With an emphasis on the quality of the records they released, under the joint leadership of Ostin and Waronker, Warner/Reprise entered a period of substantial commercial success. Although many of the label's artists failed to deliver records in 1983, in 1984, with multi-platinum records from Madonna, John Fogerty, and Prince, among others, the label posted a 51% increase in revenue. Warner/Reprise continued to thrive throughout the 1980s, with releases from R.E.M. and Prince, both of whom Waronker signed, Eric Clapton, Red Hot Chili Peppers, Paul Simon, Madonna, Talking Heads, Van Halen, Neil Young, and Dire Straits, among others. Through meticulous A&R, Warner/Reprise continued to be recognized for the quality of their roster, and with aggressive marketing, the company remained a dominant force in the market during Waronker's tenure.

In 1992, following the death of Time Warner Chairman Steve Ross, the Chairman of Warner Music Group, Robert J. Morgado, reorganized the corporate management structure. Under Ross, the Warner Music Groups were autonomous; Morgado, described as "a bean counter with little knowledge of music," required that the label heads report to him. Ostin declined to renew his contract as Chairman of Warner/Reprise, and resigned his position in August 1994. Waronker rejected Morgado's offer to succeed Ostin as the chairman of Warner Bros./Reprise. "The way things are right now, it just doesn't feel right," he said.

In the months following their departure, Ostin and Waronker were pursued by more than a dozen entertainment companies, including Disney, Viacom, Fox, PolyGram and Time Warner. In October it was announced that they would co-chair DreamWorks Records, the newly created music arm of Steven Spielberg, David Geffen, and Jeffrey Katzenberg's DreamWorks. Michael Ostin was appointed president of the label.

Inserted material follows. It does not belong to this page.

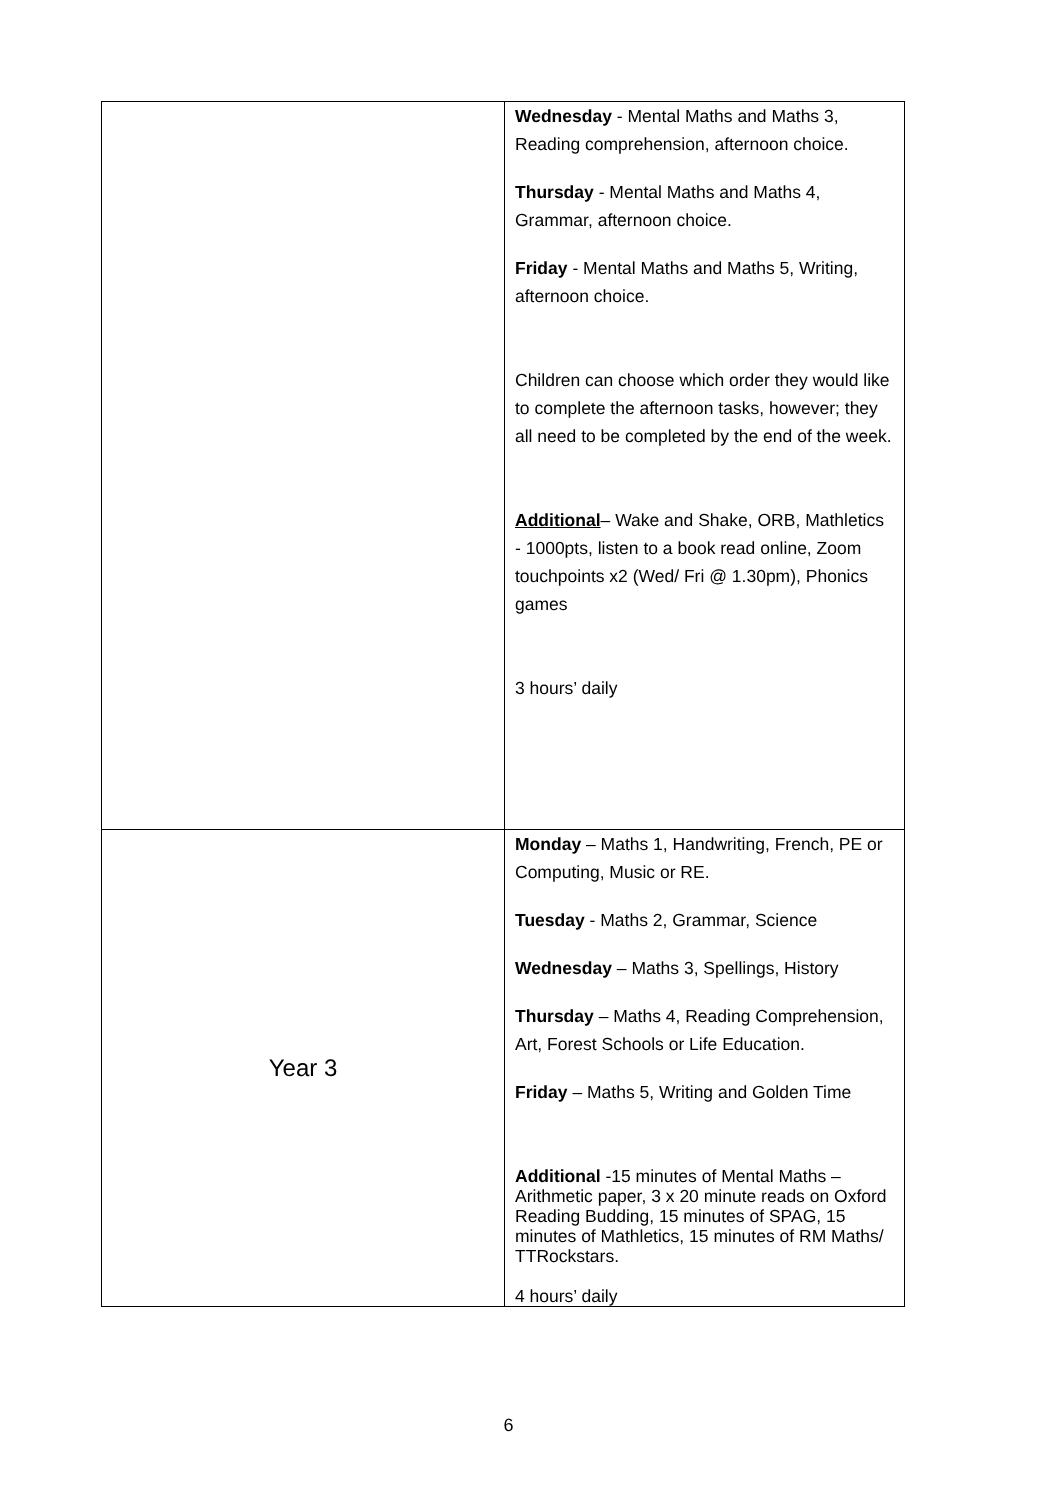| | Wednesday - Mental Maths and Maths 3, Reading comprehension, afternoon choice. Thursday - Mental Maths and Maths 4, Grammar, afternoon choice. Friday - Mental Maths and Maths 5, Writing, afternoon choice. Children can choose which order they would like to complete the afternoon tasks, however; they all need to be completed by the end of the week. Additional – Wake and Shake, ORB, Mathletics - 1000pts, listen to a book read online, Zoom touchpoints x2 (Wed/ Fri @ 1.30pm), Phonics games 3 hours’ daily |
| Year 3 | Monday – Maths 1, Handwriting, French, PE or Computing, Music or RE. Tuesday - Maths 2, Grammar, Science Wednesday – Maths 3, Spellings, History Thursday – Maths 4, Reading Comprehension, Art, Forest Schools or Life Education. Friday – Maths 5, Writing and Golden Time Additional -15 minutes of Mental Maths – Arithmetic paper, 3 x 20 minute reads on Oxford Reading Budding, 15 minutes of SPAG, 15 minutes of Mathletics, 15 minutes of RM Maths/ TTRockstars. 4 hours’ daily |
6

Although he served in a leadership role at DreamWorks, Waronker continued to work closely with artists including Rufus Wainwright, the first artist he signed to DreamWorks, the Eels, Elliott Smith, and Newman, who he brought to the label in 1998. With artists such as Nelly Furtado, Morphine, and Propellerheads, DreamWorks embraced the same artistry-first principles that Warner Bros. had become known for, and by 2003, despite the vast changes in the landscape of the music industry, DreamWorks had flourished, with 59 gold, platinum and multiplatinum sales certifications and 26 Grammy award-winning releases. The label was purchased by Universal Music Group for $100 million, and was subsequently folded into Geffen Records. Waronker left DreamWorks several years later.

In 2010, at the invitation of then-Chairman Tom Whalley, Waronker returned to Warner Bros. as a consultant, and works in partnership with the company's A&R staff on selected projects which have included records by Gary Clark Jr., Kimbra, and Jenny Lewis.

Personal life

Waronker lives in Los Angeles. He was married to Shindig! star Donna Loren, with whom he had three children, including songwriter and That Dog founder, Anna Waronker, and drummer, Joey, as well as a second daughter, Katie. His second marriage to jewelry designer, Cathleen Waronker, with whom he had two children, Lily and Grace, ended in divorce. He has five grandchildren.

Waronker serves on the board of directors of the USC Thornton School of Music.